Presaging the Manilakbayan, women from six national organizations went into action last Thursday, International Women Human Rights Defenders Day.  Through messages written on indigenous woven cloth, they demanded a stop to the killing of women human rights defenders and the “plunder of our lands and resources.” 

Under P-Noy’s administration, the protesters said, 15 IP women and children have already been killed by the state security forces.  Among them were Juvy Capion, Marilen Valle, and Marlina Sumera.     

Juvy Capion and her two young sons were slain, and her daughter was wounded, when soldiers of the Philippine Army’s  27th IB strafed their hut in Kiblawan, Davao del Sur, last Oct. 18. Juvy was a leader of Kalgad, a Blaan organization defending the Bong Mal community’s ancestral domain.  Her husband, Daguil, who leads a pangayaw (traditional warfare) against the mining operations of Xstrata-Sagittarius Mining Co., is being hunted by the military.

The Blaans complain that since Xstrata-SMI came to their community they have been barred from tending their uma (upland farms) and from continuing the traditional aksafu (sharing the fruits of their labor with the rest of the community). 

Almost every sitio has a military detachment, they point out, including one very near the community school.  Juvy had accused the mining firm of using the military and the CAFGU to threaten the people opposing its operations in their ancestral land.

Last Nov. 17-18, a solidarity mission by 100 people representing the Justice for the Capion Family, Justice for All Network, documented its findings about the Oct. 18 massacre and the prevailing conditions in the Blaan communities.
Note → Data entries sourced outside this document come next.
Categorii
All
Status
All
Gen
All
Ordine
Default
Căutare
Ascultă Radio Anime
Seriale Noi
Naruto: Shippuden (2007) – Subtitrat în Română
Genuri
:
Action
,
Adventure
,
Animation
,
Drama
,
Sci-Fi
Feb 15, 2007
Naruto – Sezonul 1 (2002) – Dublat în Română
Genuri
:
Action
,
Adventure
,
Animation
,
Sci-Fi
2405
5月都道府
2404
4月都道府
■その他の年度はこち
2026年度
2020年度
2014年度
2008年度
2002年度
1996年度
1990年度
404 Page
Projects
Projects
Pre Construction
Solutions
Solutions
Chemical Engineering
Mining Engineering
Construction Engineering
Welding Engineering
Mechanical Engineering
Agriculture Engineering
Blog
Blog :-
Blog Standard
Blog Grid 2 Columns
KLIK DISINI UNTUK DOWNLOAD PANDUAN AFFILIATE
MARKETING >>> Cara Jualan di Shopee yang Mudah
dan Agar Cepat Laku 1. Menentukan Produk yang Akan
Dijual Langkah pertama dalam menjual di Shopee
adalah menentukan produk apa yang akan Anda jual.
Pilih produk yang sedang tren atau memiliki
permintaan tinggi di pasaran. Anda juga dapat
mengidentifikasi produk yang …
The mission’s report and recommendations will be presented to the Manilakbayan culminating activity at Mendiola Bridge on Dec. 10.
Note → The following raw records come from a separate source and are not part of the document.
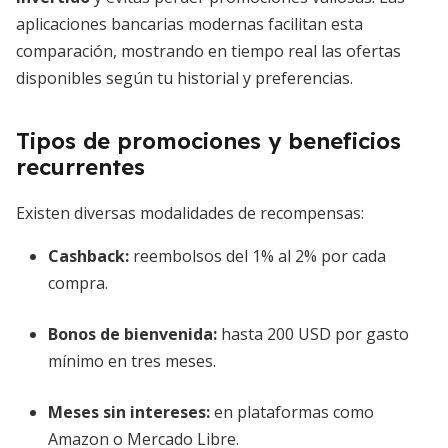
aplicaciones bancarias modernas facilitan esta
comparación, mostrando en tiempo real las ofertas
disponibles según tu historial y preferencias.
Tipos de promociones y beneficios
recurrentes
Existen diversas modalidades de recompensas:
Cashback:
reembolsos del 1% al 2% por cada
compra.
Bonos de bienvenida:
hasta 200 USD por gasto
mínimo en tres meses.
Meses sin intereses:
en plataformas como
Amazon o Mercado Libre.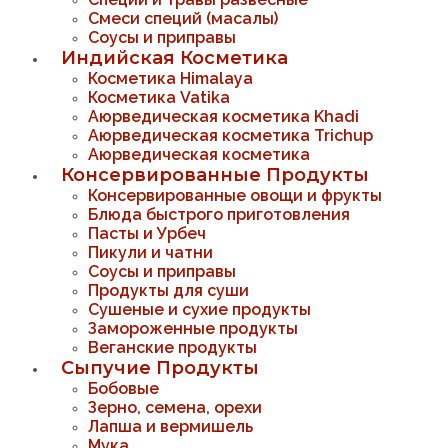
Смеси специй (масалы)
Соусы и приправы
Индийская Косметика
Косметика Himalaya
Косметика Vatika
Аюрведическая коcметика Khadi
Аюрведическая коcметика Trichup
Аюрведическая косметика
Консервированные Продукты
Консервированные овощи и фрукты
Блюда быстрого приготовления
Пасты и Урбеч
Пикули и чатни
Соусы и приправы
Продукты для суши
Сушеные и сухие продукты
Замороженные продукты
Веганские продукты
Сыпучие Продукты
Бобовые
Зерно, семена, орехи
Лапша и вермишель
Мука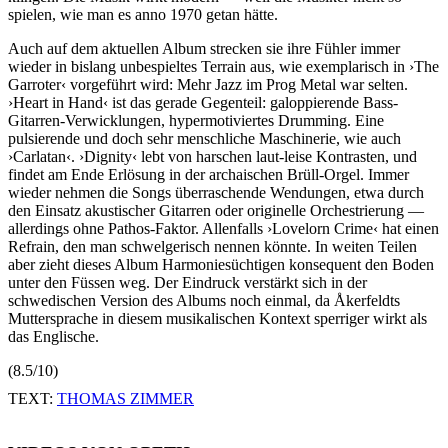
spielen, wie man es anno 1970 getan hätte.
Auch auf dem aktuellen Album strecken sie ihre Fühler immer
wieder in bislang unbespieltes Terrain aus, wie exemplarisch in ›The
Garroter‹ vorgeführt wird: Mehr Jazz im Prog Metal war selten.
›Heart in Hand‹ ist das gerade Gegenteil: galoppierende Bass-
Gitarren-Verwicklungen, hypermotiviertes Drumming. Eine
pulsierende und doch sehr menschliche Maschinerie, wie auch
›Carlatan‹. ›Dignity‹ lebt von harschen laut-leise Kontrasten, und
findet am Ende Erlösung in der archaischen Brüll-Orgel. Immer
wieder nehmen die Songs überraschende Wendungen, etwa durch
den Einsatz akustischer Gitarren oder originelle Orchestrierung —
allerdings ohne Pathos-Faktor. Allenfalls ›Lovelorn Crime‹ hat einen
Refrain, den man schwelgerisch nennen könnte. In weiten Teilen
aber zieht dieses Album Harmoniesüchtigen konsequent den Boden
unter den Füssen weg. Der Eindruck verstärkt sich in der
schwedischen Version des Albums noch einmal, da Åkerfeldts
Muttersprache in diesem musikalischen Kontext sperriger wirkt als
das Englische.
(8.5/10)
TEXT:
THOMAS ZIMMER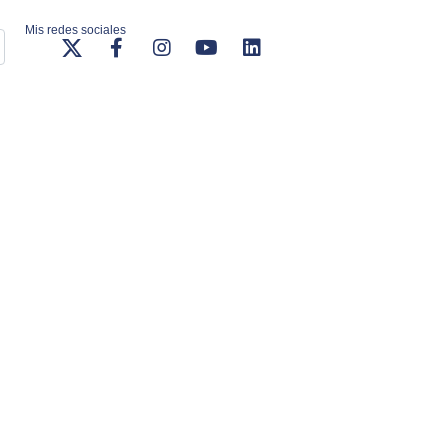
Mis redes sociales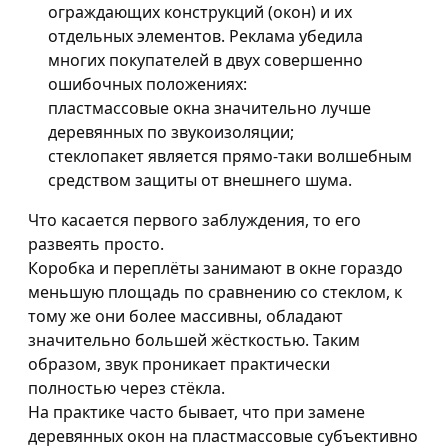
ограждающих конструкций (окон) и их
отдельных элементов. Реклама убедила
многих покупателей в двух совершенно
ошибочных положениях:
пластмассовые окна значительно лучше
деревянных по звукоизоляции;
стеклопакет является прямо-таки волшебным
средством защиты от внешнего шума.
Что касается первого заблуждения, то его
развеять просто.
Коробка и переплёты занимают в окне гораздо
меньшую площадь по сравнению со стеклом, к
тому же они более массивны, обладают
значительно большей жёсткостью. Таким
образом, звук проникает практически
полностью через стёкла.
На практике часто бывает, что при замене
деревянных окон на пластмассовые субъективно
A parallel activity on Nov. 17-19, called the Interfaith Solidarity Mission in Defense of Indigenous Communities Fighting Impunity, was undertaken by 200 church people and human rights defenders in San Fernando, Bukidnon, and in Malaybalay where several families of the Tigwahan tribe had encamped at the provincial capitol grounds since Oct. 22. 

The families trickled into the capital since Aug. 19, but they were deterred from setting up their encampment until 4,000 activists came to support them.   
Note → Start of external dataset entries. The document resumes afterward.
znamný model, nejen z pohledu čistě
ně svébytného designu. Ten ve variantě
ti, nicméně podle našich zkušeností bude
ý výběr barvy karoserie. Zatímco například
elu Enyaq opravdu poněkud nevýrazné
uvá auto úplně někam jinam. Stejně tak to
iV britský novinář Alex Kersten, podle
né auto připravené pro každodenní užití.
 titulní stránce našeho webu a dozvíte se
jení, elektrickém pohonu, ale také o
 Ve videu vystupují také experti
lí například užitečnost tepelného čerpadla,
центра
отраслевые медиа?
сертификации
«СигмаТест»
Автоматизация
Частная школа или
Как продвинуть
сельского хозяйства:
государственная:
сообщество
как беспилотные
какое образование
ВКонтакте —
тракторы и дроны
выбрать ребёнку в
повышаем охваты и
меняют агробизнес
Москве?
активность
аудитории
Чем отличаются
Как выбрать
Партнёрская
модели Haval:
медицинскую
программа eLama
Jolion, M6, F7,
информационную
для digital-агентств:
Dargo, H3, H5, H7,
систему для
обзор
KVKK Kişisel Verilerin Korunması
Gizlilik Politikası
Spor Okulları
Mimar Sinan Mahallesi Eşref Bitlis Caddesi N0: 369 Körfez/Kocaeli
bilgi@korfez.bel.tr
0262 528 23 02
The mission documented, through interviews with IP residents and evacuees, the incidents of armed attacks on and harassments of the communities since the killing of anti-mining leader Jimmy Liguyon in San Fernando on March 2, 2012.  The attacks and harassments are ascribed to the paramilitary group, named the New Indigenous New People’s Army, led by Alde Salusad.

Salusad had publicly acknowledged killing Liguyon, allegedly for being a “communist.” But the authorities have not arrested him, despite the filing of a murder charge in court and issuance of an arrest warrant against him on April 30.    

The Bukidnon mission will also present its report at the Manilakbayan march-rally on Dec. 10.

Elsewhere in Mindanao come these reports:

• From Duphing Ogan, of the Mindanao-wide Lumad alliance Kalumaran: 

“Since the start of the Aquino presidency, 1,017 families (5,725 persons) have been forcibly evacuated in the course of intense military operations carried out by the Philippine Army, most notably in Caraga, Northern and Southern Mindanao regions.  These have brought great distress, especially to the lives of the Matigsalogs, Mamanwas, Dibabawons, Maguinda-nawons, and Manobos.”

• Genasque Enriquez, secretary-general of Kahugpongan sa Lumadnong Organisasyon, assails the renewed military operations resulting in displacements of IP communities.  For the second time this year, he says, the people of Kitcharao (Agusan del Norte) have been forced to leave their homes — the fourth instance of forced evacuation in Caraga.

Clemente Bautista, of Kalikasan-People’s Network for the Environment, reports that 30 IP activists and 24 environmentalists have been slain under the P-Noy administration.  With 13 killed, he notes, 2012 is the “bloodiest” for environmentalists since 2001.

A probable contributory factor: in October 2011 P-Noy approved the deployment in Mindanao of SCAAs (special civilian armed auxiliaries) funded by private corporations.